[Required work]
Rewrite the text read from every page in the material below as a numbered list with one line per entry and blank lines omitted. Leave the pictures out of the answer.

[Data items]
.....

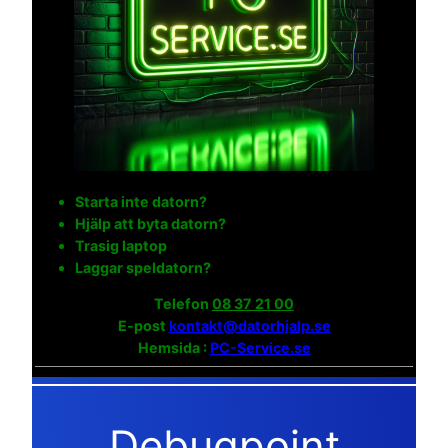
Starta inte datorn?
Hjälp att byta datorn?
Trasig laptop
Laggar speldatorn?
Telefon
08 37 21 00
E-post
kontakt@datorhjalp.se
Hemsida :
PC-Service.se
Debugpoint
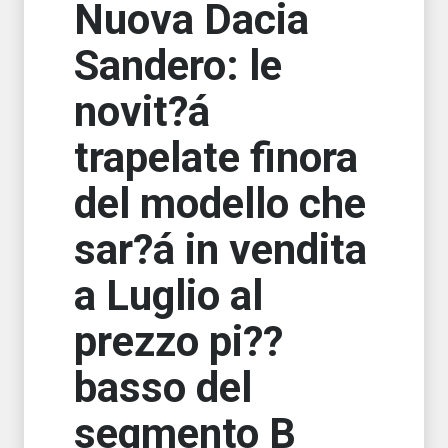
Nuova Dacia
Sandero: le
novit?á
trapelate finora
del modello che
sar?á in vendita
a Luglio al
prezzo pi??
basso del
segmento B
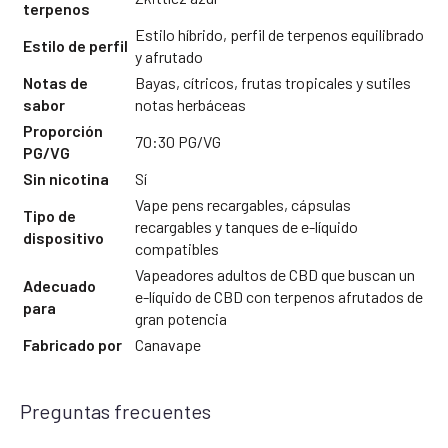
terpenos
Estilo híbrido, perfil de terpenos equilibrado
Estilo de perfil
y afrutado
Notas de
Bayas, cítricos, frutas tropicales y sutiles
sabor
notas herbáceas
Proporción
70:30 PG/VG
PG/VG
Sin nicotina
Sí
Vape pens recargables, cápsulas
Tipo de
recargables y tanques de e-líquido
dispositivo
compatibles
Vapeadores adultos de CBD que buscan un
Adecuado
e-líquido de CBD con terpenos afrutados de
para
gran potencia
Fabricado por
Canavape
Preguntas frecuentes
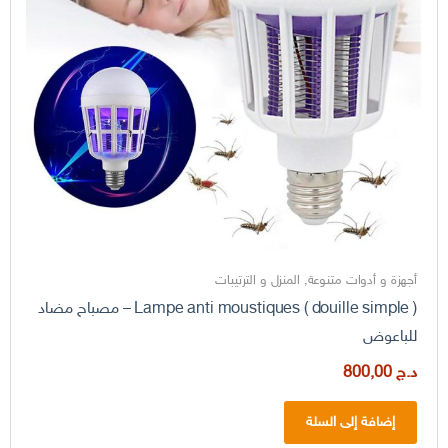
أجهزة و أدوات متنوعة
,
المنزل و الترتيبات
Lampe anti moustiques ( douille simple ) – مصباح مضاد
للباعوض
د.ج
800,00
إضافة إلى السلة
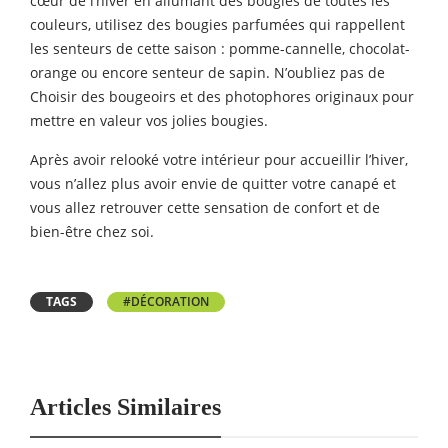
cœur de l’hiver en allumant des bougies de toutes les
couleurs, utilisez des bougies parfumées qui rappellent
les senteurs de cette saison : pomme-cannelle, chocolat-
orange ou encore senteur de sapin. N’oubliez pas de
Choisir des bougeoirs et des photophores originaux pour
mettre en valeur vos jolies bougies.
Après avoir relooké votre intérieur pour accueillir l’hiver,
vous n’allez plus avoir envie de quitter votre canapé et
vous allez retrouver cette sensation de confort et de
bien-être chez soi.
TAGS
#DÉCORATION
Articles Similaires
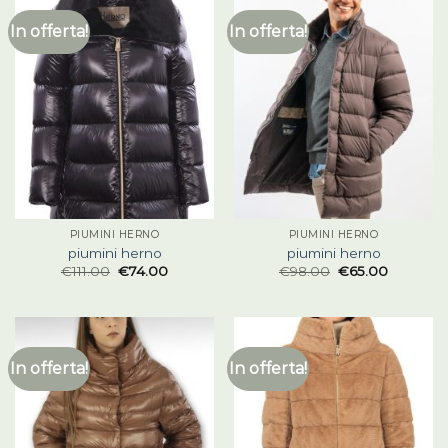
In offerta!
In offerta!
PIUMINI HERNO
PIUMINI HERNO
piumini herno
piumini herno
€
111.00
€
74.00
€
98.00
€
65.00
In offerta!
In offerta!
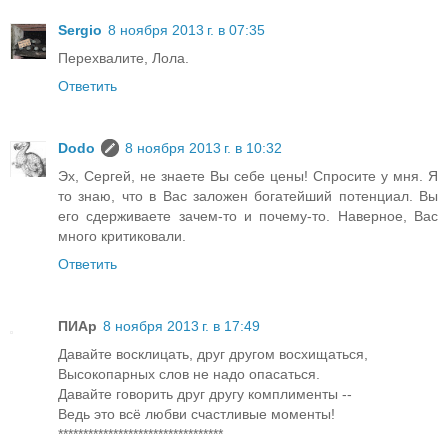
Sergio
8 ноября 2013 г. в 07:35
Перехвалите, Лола.
Ответить
Dodo
8 ноября 2013 г. в 10:32
Эх, Сергей, не знаете Вы себе цены! Спросите у мня. Я
то знаю, что в Вас заложен богатейший потенциал. Вы
его сдерживаете зачем-то и почему-то. Наверное, Вас
много критиковали.
Ответить
ПИАр
8 ноября 2013 г. в 17:49
Давайте восклицать, друг другом восхищаться,
Высокопарных слов не надо опасаться.
Давайте говорить друг другу комплименты --
Ведь это всё любви счастливые моменты!
*********************************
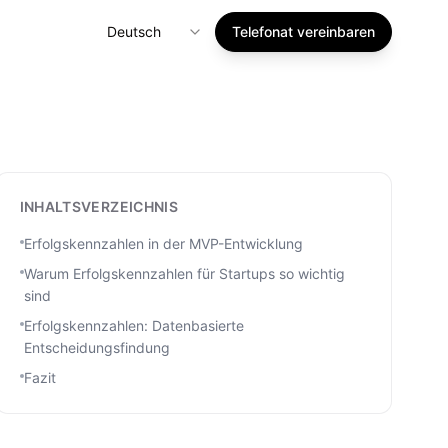
Deutsch
Telefonat vereinbaren
INHALTSVERZEICHNIS
Erfolgskennzahlen in der MVP-Entwicklung
Warum Erfolgskennzahlen für Startups so wichtig
sind
Erfolgskennzahlen: Datenbasierte
Entscheidungsfindung
Fazit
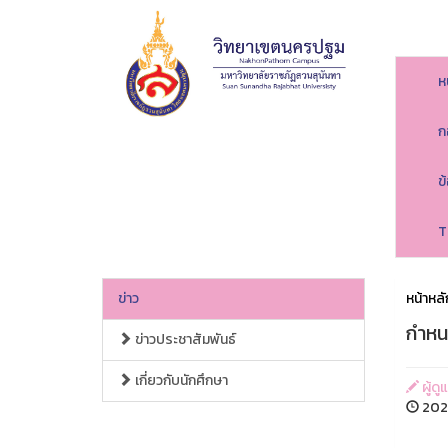
ห
ก
ข
T
ข่าว
หน้าหลั
กำหน
ข่าวประชาสัมพันธ์
เกี่ยวกับนักศึกษา
ผู้ด
2026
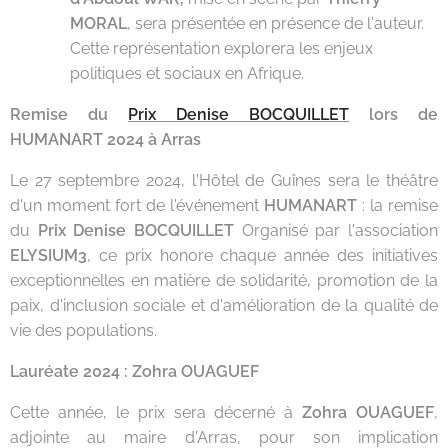
MORAL
, sera présentée en présence de l'auteur.
Cette représentation explorera les enjeux
politiques et sociaux en Afrique.
Remise du
Prix Denise BOCQUILLET
lors de
HUMANART 2024 à Arras
Le 27 septembre 2024, l'Hôtel de Guînes sera le théâtre
d'un moment fort de l'événement
HUMANART
: la remise
du
Prix Denise BOCQUILLET
Organisé par l'association
ELYSIUM3
, ce prix honore chaque année des initiatives
exceptionnelles en matière de solidarité, promotion de la
paix, d'inclusion sociale et d'amélioration de la qualité de
vie des populations.
Lauréate 2024 : Zohra OUAGUEF
Cette année, le prix sera décerné à
Zohra OUAGUEF
,
adjointe au maire d'Arras, pour son implication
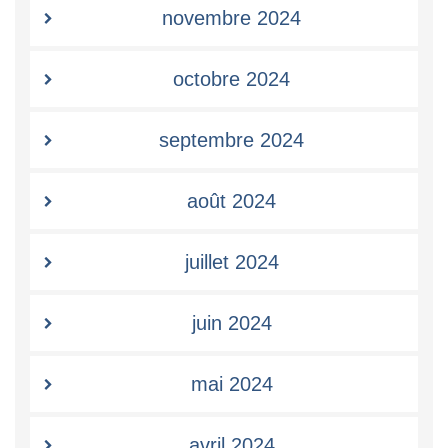
novembre 2024
octobre 2024
septembre 2024
août 2024
juillet 2024
juin 2024
mai 2024
avril 2024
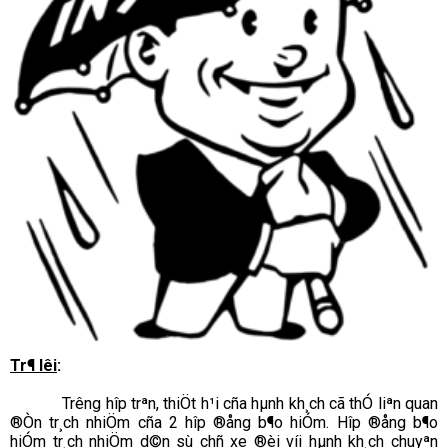
Tr¶ lêi
:
Tr­­­êng hîp trªn, thiÖt h¹i cña hµnh kh¸ch cã thÓ liªn quan
®Òn tr¸ch nhiÖm cña 2 hîp ®ång b¶o hiÓm. Hîp ®ång b¶o
hiÓm tr¸ch nhiÖm d©n sù chñ xe ®èi víi hµnh kh¸ch chuyªn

.....

[Solution to this task]
1. Starta inte datorn?
2. Hjälp att byta datorn?
3. Trasig laptop
4. Laggar speldatorn?
5. Telefon
6. 08 37 21 00
7. E-post
8. kontakt@datorhjalp.se
9. Hemsida :
10. PC-Service.se
11. Debugpoint
12. Nuova Dacia
13. Sandero: le
14. novit?á
15. trapelate finora
16. del modello che
17. sar?á in vendita
18. a Luglio al
19. prezzo pi??
20. basso del
21. segmento B
22. terpenos
23. Estilo híbrido, perfil de terpenos equilibrado
24. Estilo de perfil
25. y afrutado
26. Notas de
27. Bayas, cítricos, frutas tropicales y sutiles
28. sabor
29. notas herbáceas
30. Proporción
31. 70:30 PG/VG
32. PG/VG
33. Sin nicotina
34. Sí
35. Vape pens recargables, cápsulas
36. Tipo de
37. recargables y tanques de e-líquido
38. dispositivo
39. compatibles
40. Vapeadores adultos de CBD que buscan un
41. Adecuado
42. e-líquido de CBD con terpenos afrutados de
43. para
44. gran potencia
45. Fabricado por
46. Canavape
47. Preguntas frecuentes
48. أجهزة و أدوات متنوعة
49. ,
50. المنزل و الترتيبات
51. Lampe anti moustiques ( douille simple ) – مصباح مضاد
52. للباعوض
53. د.ج
54. 800,00
55. إضافة إلى السلة
56. cœur de l’hiver en allumant des bougies de toutes les
57. couleurs, utilisez des bougies parfumées qui rappellent
58. les senteurs de cette saison : pomme-cannelle, chocolat-
59. orange ou encore senteur de sapin. N’oubliez pas de
60. Choisir des bougeoirs et des photophores originaux pour
61. mettre en valeur vos jolies bougies.
62. Après avoir relooké votre intérieur pour accueillir l’hiver,
63. vous n’allez plus avoir envie de quitter votre canapé et
64. vous allez retrouver cette sensation de confort et de
65. bien-être chez soi.
66. TAGS
67. #DÉCORATION
68. Articles Similaires
69. In offerta!
70. In offerta!
71. PIUMINI HERNO
72. PIUMINI HERNO
73. piumini herno
74. piumini herno
75. €
76. 111.00
77. €
78. 74.00
79. €
80. 98.00
81. €
82. 65.00
83. In offerta!
84. In offerta!
85. Sergio
86. 8 ноября 2013 г. в 07:35
87. Перехвалите, Лола.
88. Ответить
89. Dodo
90. 8 ноября 2013 г. в 10:32
91. Эх, Сергей, не знаете Вы себе цены! Спросите у мня. Я
92. то знаю, что в Вас заложен богатейший потенциал. Вы
93. его сдерживаете зачем-то и почему-то. Наверное, Вас
94. много критиковали.
95. Ответить
96. ПИАр
97. 8 ноября 2013 г. в 17:49
98. Давайте восклицать, друг другом восхищаться,
99. Высокопарных слов не надо опасаться.
100. Давайте говорить друг другу комплименты --
101. Ведь это всё любви счастливые моменты!
102. *********************************
103. Deutsch
104. Telefonat vereinbaren
105. INHALTSVERZEICHNIS
106. Erfolgskennzahlen in der MVP-Entwicklung
107. Warum Erfolgskennzahlen für Startups so wichtig
108. sind
109. Erfolgskennzahlen: Datenbasierte
110. Entscheidungsfindung
111. Fazit
112. ห
113. ก
114. ข
115. T
116. ข่าว
117. หน้าหลั
118. กำหน
119. ข่าวประชาสัมพันธ์
120. เกี่ยวกับนักศึกษา
121. ผู้ด
122. 2026
123. MORAL
124. , sera présentée en présence de l'auteur.
125. Cette représentation explorera les enjeux
126. politiques et sociaux en Afrique.
127. Remise du
128. Prix Denise BOCQUILLET
129. lors de
130. HUMANART 2024 à Arras
131. Le 27 septembre 2024, l'Hôtel de Guînes sera le théâtre
132. d'un moment fort de l'événement
133. HUMANART
134. : la remise
135. du
136. Prix Denise BOCQUILLET
137. Organisé par l'association
138. ELYSIUM3
139. , ce prix honore chaque année des initiatives
140. exceptionnelles en matière de solidarité, promotion de la
141. paix, d'inclusion sociale et d'amélioration de la qualité de
142. vie des populations.
143. Lauréate 2024 : Zohra OUAGUEF
144. Cette année, le prix sera décerné à
145. Zohra OUAGUEF
146. ,
147. adjointe au maire d'Arras, pour son implication
148. novembre 2024
149. octobre 2024
150. septembre 2024
151. août 2024
152. juillet 2024
153. juin 2024
154. mai 2024
155. avril 2024
156. Tr¶ lêi
157. :
158. Tr­­­êng hîp trªn, thiÖt h¹i cña hµnh kh¸ch cã thÓ liªn quan
159. ®Òn tr¸ch nhiÖm cña 2 hîp ®ång b¶o hiÓm. Hîp ®ång b¶o
160. hiÓm tr¸ch nhiÖm d©n sù chñ xe ®èi víi hµnh kh¸ch chuyªn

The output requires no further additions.